Quanto sta accadendo in Australia con Novak Djokovic sta facendo discutere il mondo intero. Il tennista serbo numero 1 al mondo ha da sempre spiegato di non voler dichiarare se si è vaccinato o meno contro il Covid-19, e questa posizione lo ha messo in difficoltà per quanto riguarda la partecipazione ai tornei australiani, tra cui anche il primo Slam dell’anno, viste le rigide regole della terra dei canguri.
Djokovic ha ottenuto un’esenzione e pochi giorni fa ha spiegato di poter partecipare agli Australian Open, ma ieri qualcosa è andato storto: una volta atterrato in Australia, il numero 1 al mondo è stato tenuto bloccato in aeroporto per 8 ore circa per un problema col visto e non gli è stato consentito di rimanere in Australia, per questo motivo dovrebbe essere espulso oggi, a meno che i suoi legali non trovino una chiave per farlo restare.
Sul caso Djokovic si è espresso anche Rafa Nadal, che è stato duro col collega serbo: “è normale che le persone qui in Australia siano infastidite, perché hanno dovuto attraversare duri lockdown.

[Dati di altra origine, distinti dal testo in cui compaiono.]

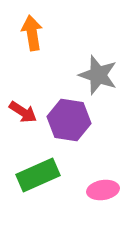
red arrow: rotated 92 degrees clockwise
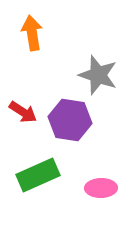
purple hexagon: moved 1 px right
pink ellipse: moved 2 px left, 2 px up; rotated 8 degrees clockwise
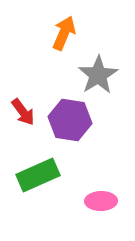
orange arrow: moved 32 px right; rotated 32 degrees clockwise
gray star: rotated 21 degrees clockwise
red arrow: rotated 20 degrees clockwise
pink ellipse: moved 13 px down
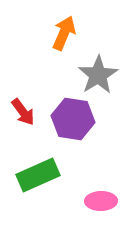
purple hexagon: moved 3 px right, 1 px up
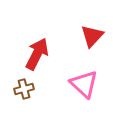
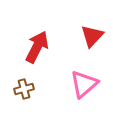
red arrow: moved 7 px up
pink triangle: rotated 36 degrees clockwise
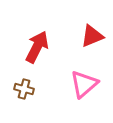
red triangle: rotated 25 degrees clockwise
brown cross: rotated 30 degrees clockwise
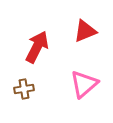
red triangle: moved 7 px left, 5 px up
brown cross: rotated 24 degrees counterclockwise
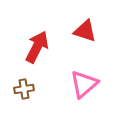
red triangle: rotated 40 degrees clockwise
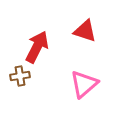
brown cross: moved 4 px left, 13 px up
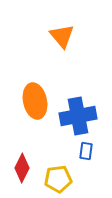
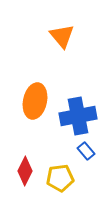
orange ellipse: rotated 24 degrees clockwise
blue rectangle: rotated 48 degrees counterclockwise
red diamond: moved 3 px right, 3 px down
yellow pentagon: moved 2 px right, 1 px up
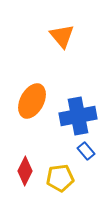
orange ellipse: moved 3 px left; rotated 16 degrees clockwise
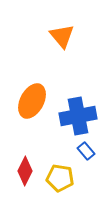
yellow pentagon: rotated 16 degrees clockwise
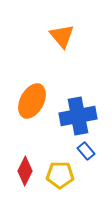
yellow pentagon: moved 3 px up; rotated 8 degrees counterclockwise
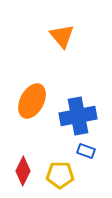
blue rectangle: rotated 30 degrees counterclockwise
red diamond: moved 2 px left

L’unica cosa che posso dire è che credo nelle persone che conoscono la medicina: se dicono che dobbiamo vaccinarci, dobbiamo vaccinarci. Il mondo ha sofferto troppo per non seguire le regole”, ha affermato il maiorchino.

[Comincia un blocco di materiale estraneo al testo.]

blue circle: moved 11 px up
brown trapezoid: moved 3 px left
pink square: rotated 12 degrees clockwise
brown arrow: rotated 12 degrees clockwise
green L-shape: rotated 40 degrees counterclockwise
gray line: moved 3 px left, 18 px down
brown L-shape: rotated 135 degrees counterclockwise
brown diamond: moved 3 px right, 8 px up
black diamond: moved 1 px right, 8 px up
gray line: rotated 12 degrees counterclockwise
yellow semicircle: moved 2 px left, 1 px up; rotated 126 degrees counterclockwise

“Ognuno è libero di fare quello che crede meglio per se stesso. Ma ci sono delle regole: se non vuoi vaccinarti, potresti avere problemi. Se avesse voluto, avrebbe potuto giocare in Australia senza problemi. Ha fatto una scelta, ma ci sono delle conseguenze. In qualche modo mi dispiace per lui, ma conosceva da tempo quali erano le condizioni”, ha concluso Nadal.